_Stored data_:
◆ ◆ ◆

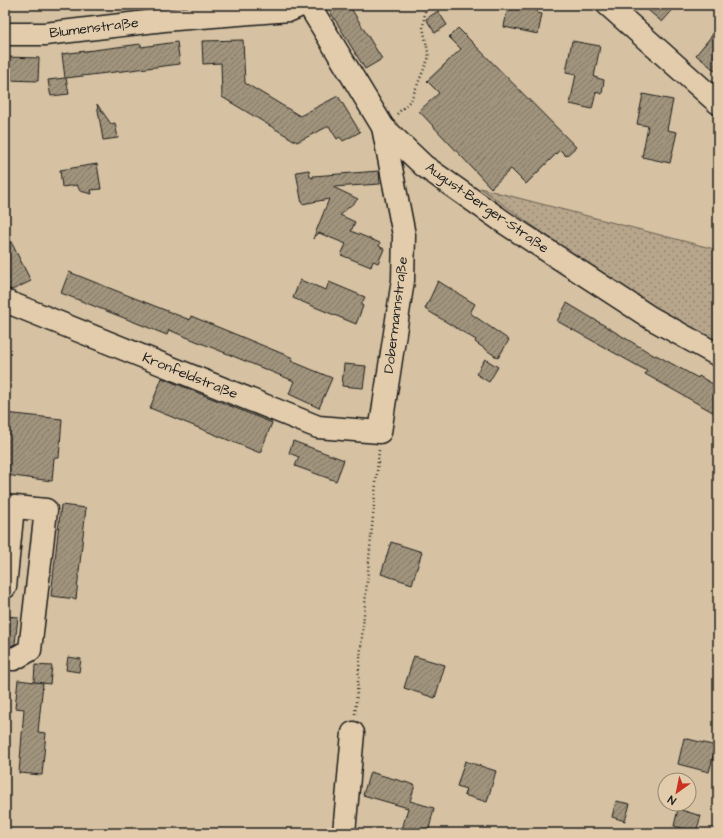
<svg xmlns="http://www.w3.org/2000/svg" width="723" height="838" viewBox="0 0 723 838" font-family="'Architects Daughter',sans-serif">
  <defs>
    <pattern id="grass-dots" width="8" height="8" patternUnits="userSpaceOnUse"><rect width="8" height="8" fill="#b7a68c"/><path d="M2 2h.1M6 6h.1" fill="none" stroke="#948672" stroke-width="1.8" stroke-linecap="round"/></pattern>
    <pattern id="building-hatch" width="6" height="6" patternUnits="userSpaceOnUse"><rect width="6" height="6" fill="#a1947d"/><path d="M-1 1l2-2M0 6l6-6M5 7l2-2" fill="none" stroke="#827866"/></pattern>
  </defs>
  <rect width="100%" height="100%" fill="#d6c2a2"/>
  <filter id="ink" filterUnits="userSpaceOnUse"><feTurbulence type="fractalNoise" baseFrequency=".025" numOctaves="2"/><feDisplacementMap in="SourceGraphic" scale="8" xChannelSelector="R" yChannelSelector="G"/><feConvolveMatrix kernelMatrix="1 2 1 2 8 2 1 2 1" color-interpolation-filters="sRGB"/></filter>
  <g filter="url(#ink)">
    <polygon fill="url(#grass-dots)" stroke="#6a6154" points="480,188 718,250 718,342 622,289"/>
    <g fill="url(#building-hatch)" stroke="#1c1c1c">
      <polygon points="326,5 349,5 382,59 365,69"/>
      <polygon points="508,5 539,5 537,13 542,14 538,34 504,27"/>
      <polygon points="642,5 677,5 662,22"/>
      <polygon points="438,11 447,25 435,33 426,19"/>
      <polygon points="458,28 576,147 566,156 560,150 526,184 511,169 491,188 419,111 439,93 427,81 461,49 449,37"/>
      <polygon points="718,28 718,73 696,55"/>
      <polygon points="243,40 245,83 300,116 338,96 360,132 343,141 340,137 337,139 329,126 297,142 222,97 221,63 203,64 202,41"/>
      <polygon points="572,41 600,46 594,77 604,80 602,94 596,92 592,109 570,104 576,74 566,72"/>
      <polygon points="177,42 180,64 66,78 69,94 51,96 50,92 48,80 65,78 62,54 141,44 141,47"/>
      <polygon points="5,57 39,58 38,81 5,80"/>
      <polygon points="643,94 673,100 667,130 677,132 670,163 642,157 648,126 637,124"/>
      <polygon points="97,104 111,124 115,123 118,138 103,140"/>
      <polygon points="97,164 101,189 91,190 92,194 80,191 77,185 62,187 60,170"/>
      <polygon points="309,170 310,177 313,178 313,176 379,171 380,184 333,187 358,199 340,215 355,222 351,231 380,243 379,246 384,249 378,263 373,261 371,267 341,255 346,244 319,233 313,239 329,199 302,204 296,172"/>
      <polygon points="5,230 31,281 12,290 9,289 5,281"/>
      <polygon points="69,272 190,320 191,316 293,358 291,361 332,378 319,408 289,394 294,381 169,330 167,335 61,293"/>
      <polygon points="300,280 326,290 329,282 365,297 361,305 363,306 356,324 293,298"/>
      <polygon points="438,281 475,304 470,313 509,340 498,358 475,342 476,340 425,309"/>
      <polygon points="567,303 655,356 656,355 698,378 699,376 718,387 718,415 645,374 647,371 557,321"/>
      <polygon points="485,359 498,367 489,382 476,374"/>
      <polygon points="344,364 366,366 363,388 342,386"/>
      <polygon points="162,378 272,423 260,453 150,408"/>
      <polygon points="5,413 62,419 59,458 54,458 52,481 5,475"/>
      <polygon points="293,441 344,460 336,481 295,466 299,457 289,453"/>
      <polygon points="61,505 86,508 76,599 51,596"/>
      <polygon points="391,542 422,552 412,584 381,574"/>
      <polygon points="5,616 18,617 15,644 11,646 5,646"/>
      <polygon points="414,656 445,665 435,698 404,688"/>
      <polygon points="68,657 81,659 79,672 66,670"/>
      <polygon points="35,665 52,666 50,684 34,682"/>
      <polygon points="18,680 43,683 38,732 46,733 42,775 19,773 24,709 15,708"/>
      <polygon points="684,738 716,746 709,772 678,764"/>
      <polygon points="465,761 496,771 487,802 464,795 466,789 457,786"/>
      <polygon points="370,772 415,785 410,801 434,808 428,833 401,833 408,808 363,795"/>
      <polygon points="616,801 630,804 625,821 612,817"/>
      <polygon points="678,809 701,816 696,832 674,826"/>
    </g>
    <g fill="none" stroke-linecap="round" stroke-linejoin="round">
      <g stroke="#1c1c1c" stroke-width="25">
        <g id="minor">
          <polyline points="309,5 383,127 424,166 505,223 651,318 718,355"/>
          <polyline points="608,5 718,103"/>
          <polyline points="5,34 45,34 164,20 290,10 301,5"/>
          <polyline points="5,301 318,427 380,432 403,280 404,235 383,127"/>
          <polyline points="5,506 46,510 30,650 14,659 5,658"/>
          <polyline points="5,587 13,507"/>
          <polyline points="344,833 353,733"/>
        </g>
      </g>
      <g stroke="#1c1c1c" stroke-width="2.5" stroke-dasharray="1 3" stroke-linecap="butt">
        <polyline points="397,114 411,100 429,57 423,27 426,5"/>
        <polyline points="355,714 379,450"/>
      </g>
      <use href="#minor" stroke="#e2ccab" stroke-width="22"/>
    </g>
  </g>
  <g text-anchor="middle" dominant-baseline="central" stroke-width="3" stroke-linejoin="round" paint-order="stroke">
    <g font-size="14" fill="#1c1c1c" stroke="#e2ccab">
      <text transform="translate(94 28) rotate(-7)">Blumenstraße</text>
      <text transform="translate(487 208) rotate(35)">August-Berger-Straße</text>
      <text transform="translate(396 315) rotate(-83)">Dobermannstraße</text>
      <text transform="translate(190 376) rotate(22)">Kronfeldstraße</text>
    </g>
  </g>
  <rect width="723" height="838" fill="none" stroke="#e2ccab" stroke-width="20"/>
  <rect x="10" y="10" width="703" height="818" fill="none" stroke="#1c1c1c" stroke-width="1.5" filter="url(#ink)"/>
  <g transform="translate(677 792) rotate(213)"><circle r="19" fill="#e2ccab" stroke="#938672"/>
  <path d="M0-3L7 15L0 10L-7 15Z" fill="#c8321e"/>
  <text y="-6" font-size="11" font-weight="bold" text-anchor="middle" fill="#1c1c1c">N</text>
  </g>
</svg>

◆ ◆ ◆

_Required action_: Copy out, from the data above, every line holding the word "linejoin".

_Written response_:
    <g fill="none" stroke-linecap="round" stroke-linejoin="round">
  <g text-anchor="middle" dominant-baseline="central" stroke-width="3" stroke-linejoin="round" paint-order="stroke">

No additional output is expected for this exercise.